Кто был этот спутник? На сей раз – именно Стефен.
Вдоль путей проходила прибывшая со вспомогательным поездом группа рабочих и санитаров с носилками. Розина и врач подозвали последних, и труп незнакомца тотчас же унесли. Относительно того, можно ли так же поступить со Стефеном, сначала возникли сомнения.
Он тоже каким-то чудом удержался на ногах, лишь немного осел. Правое бедро было неестественно выгнуто. Поддерживаемый под мышкой какой-то железякой, с выкрученными руками и причудливо повернутой головой, он походил на приготовившегося к перевоплощению человека-змею. Глаза его были закрыты, из многочисленных ран сочилась кровь.
– Осторожно! Потихоньку! – командовал врач подхватившими несчастное тело санитарами.
Розина, ни жива ни мертва, едва осмелилась до него дотронуться. Ошеломленная, она пребывала в полной прострации.
Стефена уложили на носилки.
– Он жив, мадам, – сказал доктор.
Усилием воли Розина взяла себя в руки.
– Что делать?.. – пробормотала она.
Залитые светом, ее огромные голубые глаза растерянно блуждали по искореженным стенам вагона.

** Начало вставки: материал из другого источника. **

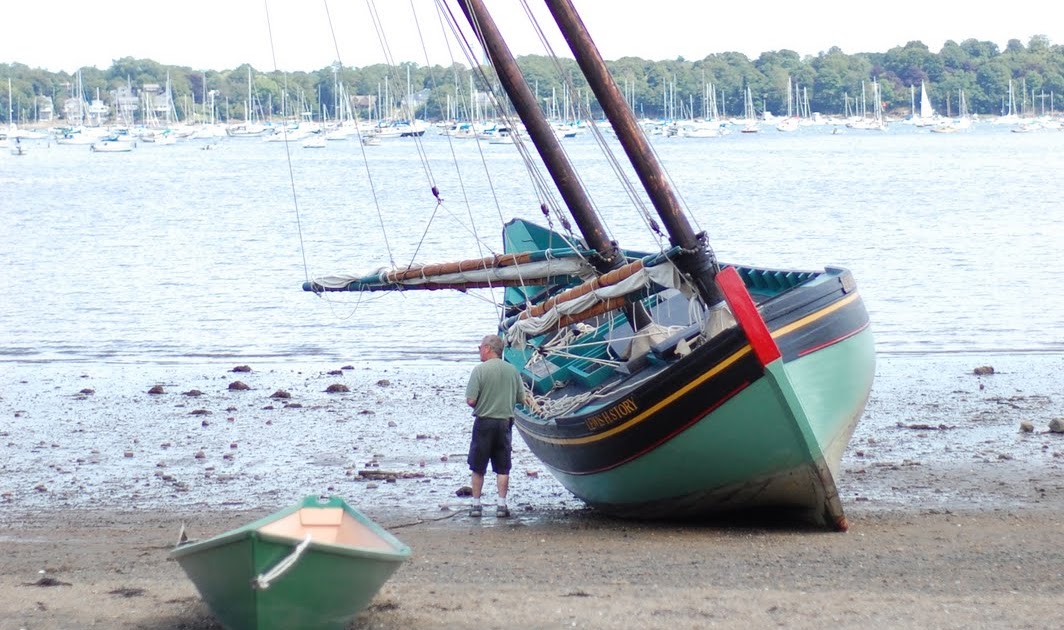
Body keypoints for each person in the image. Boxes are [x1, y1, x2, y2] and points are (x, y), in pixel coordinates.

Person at [465, 334, 524, 518]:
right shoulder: (512, 370)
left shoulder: (479, 370)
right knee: (503, 466)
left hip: (484, 422)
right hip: (504, 423)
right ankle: (501, 504)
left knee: (478, 465)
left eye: (480, 347)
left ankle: (476, 505)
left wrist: (483, 402)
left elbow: (471, 400)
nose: (479, 351)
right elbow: (521, 399)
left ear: (488, 348)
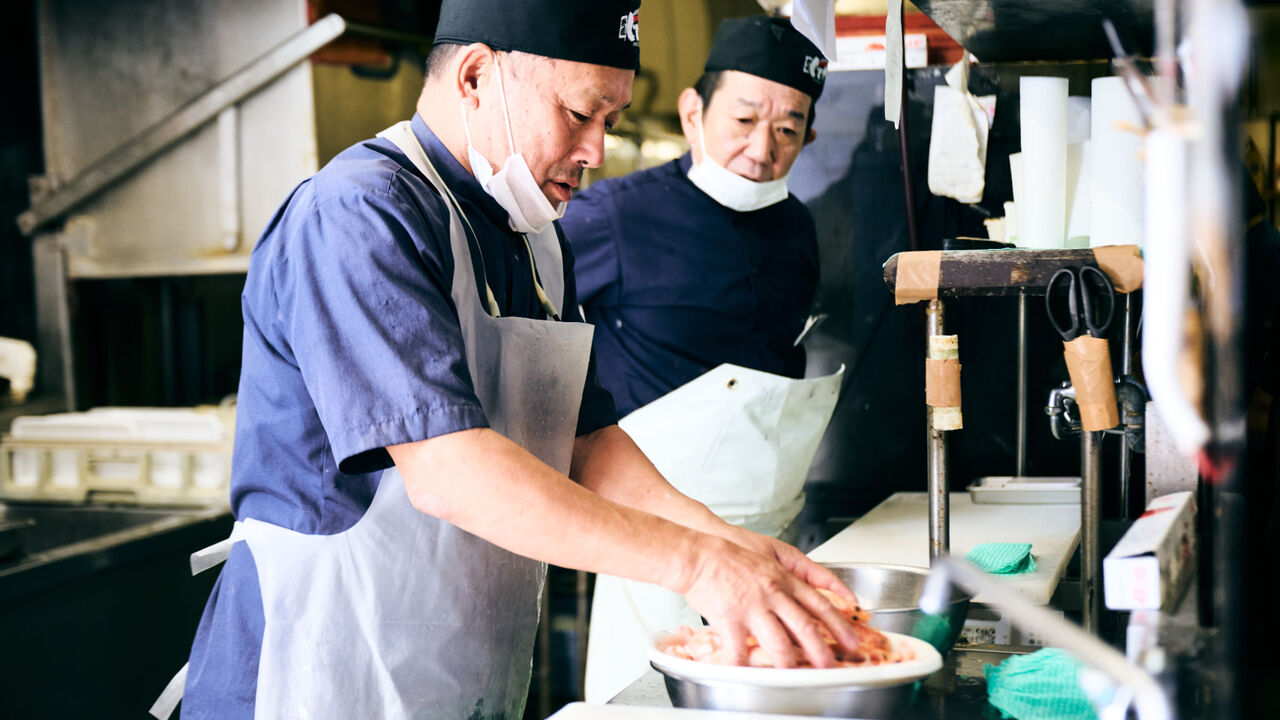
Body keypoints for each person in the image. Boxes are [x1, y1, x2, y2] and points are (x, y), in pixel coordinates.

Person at [157, 3, 862, 719]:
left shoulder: (537, 240)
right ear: (474, 76)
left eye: (610, 123)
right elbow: (450, 472)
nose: (595, 151)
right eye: (579, 114)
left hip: (454, 678)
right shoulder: (360, 214)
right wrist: (697, 565)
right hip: (318, 676)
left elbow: (587, 445)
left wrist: (734, 547)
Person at [557, 16, 842, 702]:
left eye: (787, 129)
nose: (761, 148)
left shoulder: (798, 228)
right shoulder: (613, 218)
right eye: (743, 119)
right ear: (694, 112)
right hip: (653, 535)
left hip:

Но вот прожектор направили в другую сторону. Доктор, сидевший на корточках в полутьме, крайне осторожно ощупывал раненого. Весь в крови с головы до ног, несчастный Стефен дышал так, как обычно храпят, – короткими поспешными выдохами, от которых у него раздувались ноздри. Обе его руки и правая нога болтались, словно плети. За левым ухом зияла страшная рана, в которой темные волосы смачивались, будто губка.
Сдвинув свое кепи на затылок, доктор нахмурил брови.
– Его следовало бы немедленно перевезти в город, – сказал он.
– У меня тут неподалеку машина.
– Слава богу! Но нужно спешить… Эй! Санитары!.. Тащите носилки! Тут человек на грани жизни и смерти!
Доктор возглавил небольшую процессию. Спотыкаясь на каждом шагу, Розина следовала за носилками…
Но внезапно она распрямилась в ужасе галлюцинации.
За носилками шла не одна она. Тот незнакомый мертвец тоже шел за ними. Она видела, как он, бесшумно пятясь, скользит между ней и ее мужем, окоченевший и с распростертыми руками, словно чтобы дать всем понять, что Стефен принадлежит ему. Вот только свою ослепительную белизну мертвец уже утратил: теперь между Стефеном и Розиной пыталась встать черная фигура.
Тряхнув головой, молодая женщина заставила себя прийти в чувство. Ускорив шаг, дрожа от неподдельного страха и рискуя войти в контакт с неведомой субстанцией, она протянула к мертвецу трепещущую руку.